About this exercise: Every entry below is to be copied exactly, with nothing omitted.

[Document layout analysis data]
-----

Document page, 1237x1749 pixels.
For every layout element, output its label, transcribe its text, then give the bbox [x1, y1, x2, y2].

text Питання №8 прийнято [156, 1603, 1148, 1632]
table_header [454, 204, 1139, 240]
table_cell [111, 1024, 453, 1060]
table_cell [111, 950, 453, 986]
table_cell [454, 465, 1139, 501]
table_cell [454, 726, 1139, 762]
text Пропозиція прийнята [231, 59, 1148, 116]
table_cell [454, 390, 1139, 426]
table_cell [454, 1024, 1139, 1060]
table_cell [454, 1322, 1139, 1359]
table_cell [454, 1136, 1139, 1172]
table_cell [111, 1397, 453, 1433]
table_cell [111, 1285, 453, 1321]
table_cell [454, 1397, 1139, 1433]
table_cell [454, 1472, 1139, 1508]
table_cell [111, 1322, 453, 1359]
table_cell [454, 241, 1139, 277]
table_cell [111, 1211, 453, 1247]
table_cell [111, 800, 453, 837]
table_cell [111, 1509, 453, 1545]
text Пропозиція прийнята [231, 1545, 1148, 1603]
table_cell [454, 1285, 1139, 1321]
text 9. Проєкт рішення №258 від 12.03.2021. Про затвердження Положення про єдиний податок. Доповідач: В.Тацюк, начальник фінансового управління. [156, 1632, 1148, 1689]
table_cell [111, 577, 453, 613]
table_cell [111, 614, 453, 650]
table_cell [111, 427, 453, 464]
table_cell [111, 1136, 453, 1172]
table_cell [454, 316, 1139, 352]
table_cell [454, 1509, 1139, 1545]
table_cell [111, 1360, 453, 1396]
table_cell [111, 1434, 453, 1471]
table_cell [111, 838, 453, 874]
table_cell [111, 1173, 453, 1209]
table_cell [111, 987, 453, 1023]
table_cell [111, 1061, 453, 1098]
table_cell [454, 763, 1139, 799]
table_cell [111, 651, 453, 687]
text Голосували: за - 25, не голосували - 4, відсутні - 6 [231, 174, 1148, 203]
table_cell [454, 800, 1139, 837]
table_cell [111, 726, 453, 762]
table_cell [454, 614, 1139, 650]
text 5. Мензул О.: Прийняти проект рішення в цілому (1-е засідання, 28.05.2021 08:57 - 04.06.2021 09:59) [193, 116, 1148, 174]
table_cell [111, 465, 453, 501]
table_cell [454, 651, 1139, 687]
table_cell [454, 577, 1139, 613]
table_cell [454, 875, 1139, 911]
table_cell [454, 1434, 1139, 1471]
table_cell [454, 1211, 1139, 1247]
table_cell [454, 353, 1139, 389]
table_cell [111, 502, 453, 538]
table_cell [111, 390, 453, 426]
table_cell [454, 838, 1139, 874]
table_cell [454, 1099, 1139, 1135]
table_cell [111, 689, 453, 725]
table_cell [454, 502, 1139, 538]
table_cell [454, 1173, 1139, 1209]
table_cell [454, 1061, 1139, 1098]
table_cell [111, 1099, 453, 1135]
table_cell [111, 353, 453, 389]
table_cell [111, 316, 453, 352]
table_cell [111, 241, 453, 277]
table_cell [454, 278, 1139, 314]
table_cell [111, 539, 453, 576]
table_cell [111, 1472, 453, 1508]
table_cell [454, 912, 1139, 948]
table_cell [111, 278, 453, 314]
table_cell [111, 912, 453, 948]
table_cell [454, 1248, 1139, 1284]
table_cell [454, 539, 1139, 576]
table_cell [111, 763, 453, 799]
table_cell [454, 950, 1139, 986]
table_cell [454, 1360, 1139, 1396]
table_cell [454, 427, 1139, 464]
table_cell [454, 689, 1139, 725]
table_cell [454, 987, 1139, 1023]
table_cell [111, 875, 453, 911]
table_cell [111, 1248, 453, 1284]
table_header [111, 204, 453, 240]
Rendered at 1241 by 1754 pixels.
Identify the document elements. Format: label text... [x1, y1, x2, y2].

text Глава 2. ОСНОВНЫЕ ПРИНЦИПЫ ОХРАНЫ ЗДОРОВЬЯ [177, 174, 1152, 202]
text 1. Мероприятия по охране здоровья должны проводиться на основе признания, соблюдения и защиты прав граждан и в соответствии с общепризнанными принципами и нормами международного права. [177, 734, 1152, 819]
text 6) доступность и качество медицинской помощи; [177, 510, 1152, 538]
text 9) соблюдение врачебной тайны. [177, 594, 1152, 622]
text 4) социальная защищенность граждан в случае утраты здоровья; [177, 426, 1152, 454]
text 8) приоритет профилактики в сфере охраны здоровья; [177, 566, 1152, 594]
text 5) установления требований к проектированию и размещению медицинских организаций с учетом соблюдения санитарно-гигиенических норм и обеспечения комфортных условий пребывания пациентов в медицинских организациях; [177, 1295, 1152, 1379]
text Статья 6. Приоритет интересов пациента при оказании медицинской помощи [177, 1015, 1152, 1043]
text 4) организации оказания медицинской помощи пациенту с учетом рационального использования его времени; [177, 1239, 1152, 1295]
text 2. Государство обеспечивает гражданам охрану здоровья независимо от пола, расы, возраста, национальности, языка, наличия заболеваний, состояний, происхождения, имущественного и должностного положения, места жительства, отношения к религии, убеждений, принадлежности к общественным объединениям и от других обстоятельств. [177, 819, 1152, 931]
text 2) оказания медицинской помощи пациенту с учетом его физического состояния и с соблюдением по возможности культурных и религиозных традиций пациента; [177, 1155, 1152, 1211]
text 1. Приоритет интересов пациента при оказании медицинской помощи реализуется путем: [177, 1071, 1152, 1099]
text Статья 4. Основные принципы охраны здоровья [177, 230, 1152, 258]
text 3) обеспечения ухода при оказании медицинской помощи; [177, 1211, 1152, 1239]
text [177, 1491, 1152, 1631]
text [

-----

Reply:
Document page, 1237x1749 pixels.
For every layout element, output its label, transcribe its text, then give the bbox [x1, y1, x2, y2].

text Питання №8 прийнято [156, 1603, 1148, 1632]
table_header [454, 204, 1139, 240]
table_cell [111, 1024, 453, 1060]
table_cell [111, 950, 453, 986]
table_cell [454, 465, 1139, 501]
table_cell [454, 726, 1139, 762]
text Пропозиція прийнята [231, 59, 1148, 116]
table_cell [454, 390, 1139, 426]
table_cell [454, 1024, 1139, 1060]
table_cell [454, 1322, 1139, 1359]
table_cell [454, 1136, 1139, 1172]
table_cell [111, 1397, 453, 1433]
table_cell [111, 1285, 453, 1321]
table_cell [454, 1397, 1139, 1433]
table_cell [454, 1472, 1139, 1508]
table_cell [111, 1322, 453, 1359]
table_cell [454, 241, 1139, 277]
table_cell [111, 1211, 453, 1247]
table_cell [111, 800, 453, 837]
table_cell [111, 1509, 453, 1545]
text Пропозиція прийнята [231, 1545, 1148, 1603]
table_cell [454, 1285, 1139, 1321]
text 9. Проєкт рішення №258 від 12.03.2021. Про затвердження Положення про єдиний податок. Доповідач: В.Тацюк, начальник фінансового управління. [156, 1632, 1148, 1689]
table_cell [111, 577, 453, 613]
table_cell [111, 614, 453, 650]
table_cell [111, 427, 453, 464]
table_cell [111, 1136, 453, 1172]
table_cell [454, 316, 1139, 352]
table_cell [454, 1509, 1139, 1545]
table_cell [111, 1360, 453, 1396]
table_cell [111, 1434, 453, 1471]
table_cell [111, 838, 453, 874]
table_cell [111, 1173, 453, 1209]
table_cell [111, 987, 453, 1023]
table_cell [111, 1061, 453, 1098]
table_cell [454, 763, 1139, 799]
table_cell [111, 651, 453, 687]
text Голосували: за - 25, не голосували - 4, відсутні - 6 [231, 174, 1148, 203]
table_cell [454, 800, 1139, 837]
table_cell [111, 726, 453, 762]
table_cell [454, 614, 1139, 650]
text 5. Мензул О.: Прийняти проект рішення в цілому (1-е засідання, 28.05.2021 08:57 - 04.06.2021 09:59) [193, 116, 1148, 174]
table_cell [111, 465, 453, 501]
table_cell [454, 651, 1139, 687]
table_cell [454, 577, 1139, 613]
table_cell [454, 875, 1139, 911]
table_cell [454, 1434, 1139, 1471]
table_cell [454, 1211, 1139, 1247]
table_cell [454, 353, 1139, 389]
table_cell [111, 502, 453, 538]
table_cell [111, 390, 453, 426]
table_cell [454, 838, 1139, 874]
table_cell [454, 1099, 1139, 1135]
table_cell [111, 689, 453, 725]
table_cell [454, 502, 1139, 538]
table_cell [454, 1173, 1139, 1209]
table_cell [454, 1061, 1139, 1098]
table_cell [111, 1099, 453, 1135]
table_cell [111, 353, 453, 389]
table_cell [111, 316, 453, 352]
table_cell [111, 241, 453, 277]
table_cell [454, 278, 1139, 314]
table_cell [111, 539, 453, 576]
table_cell [111, 1472, 453, 1508]
table_cell [454, 912, 1139, 948]
table_cell [111, 278, 453, 314]
table_cell [111, 912, 453, 948]
table_cell [454, 1248, 1139, 1284]
table_cell [454, 539, 1139, 576]
table_cell [111, 763, 453, 799]
table_cell [454, 950, 1139, 986]
table_cell [454, 1360, 1139, 1396]
table_cell [454, 427, 1139, 464]
table_cell [454, 689, 1139, 725]
table_cell [454, 987, 1139, 1023]
table_cell [111, 875, 453, 911]
table_cell [111, 1248, 453, 1284]
table_header [111, 204, 453, 240]
Rendered at 1241 by 1754 pixels.
Identify the document elements. Format: label text... [x1, y1, x2, y2].

text Глава 2. ОСНОВНЫЕ ПРИНЦИПЫ ОХРАНЫ ЗДОРОВЬЯ [177, 174, 1152, 202]
text 1. Мероприятия по охране здоровья должны проводиться на основе признания, соблюдения и защиты прав граждан и в соответствии с общепризнанными принципами и нормами международного права. [177, 734, 1152, 819]
text 6) доступность и качество медицинской помощи; [177, 510, 1152, 538]
text 9) соблюдение врачебной тайны. [177, 594, 1152, 622]
text 4) социальная защищенность граждан в случае утраты здоровья; [177, 426, 1152, 454]
text 8) приоритет профилактики в сфере охраны здоровья; [177, 566, 1152, 594]
text 5) установления требований к проектированию и размещению медицинских организаций с учетом соблюдения санитарно-гигиенических норм и обеспечения комфортных условий пребывания пациентов в медицинских организациях; [177, 1295, 1152, 1379]
text Статья 6. Приоритет интересов пациента при оказании медицинской помощи [177, 1015, 1152, 1043]
text 4) организации оказания медицинской помощи пациенту с учетом рационального использования его времени; [177, 1239, 1152, 1295]
text 2. Государство обеспечивает гражданам охрану здоровья независимо от пола, расы, возраста, национальности, языка, наличия заболеваний, состояний, происхождения, имущественного и должностного положения, места жительства, отношения к религии, убеждений, принадлежности к общественным объединениям и от других обстоятельств. [177, 819, 1152, 931]
text 2) оказания медицинской помощи пациенту с учетом его физического состояния и с соблюдением по возможности культурных и религиозных традиций пациента; [177, 1155, 1152, 1211]
text 1. Приоритет интересов пациента при оказании медицинской помощи реализуется путем: [177, 1071, 1152, 1099]
text Статья 4. Основные принципы охраны здоровья [177, 230, 1152, 258]
text 3) обеспечения ухода при оказании медицинской помощи; [177, 1211, 1152, 1239]
text [177, 1491, 1152, 1631]
text [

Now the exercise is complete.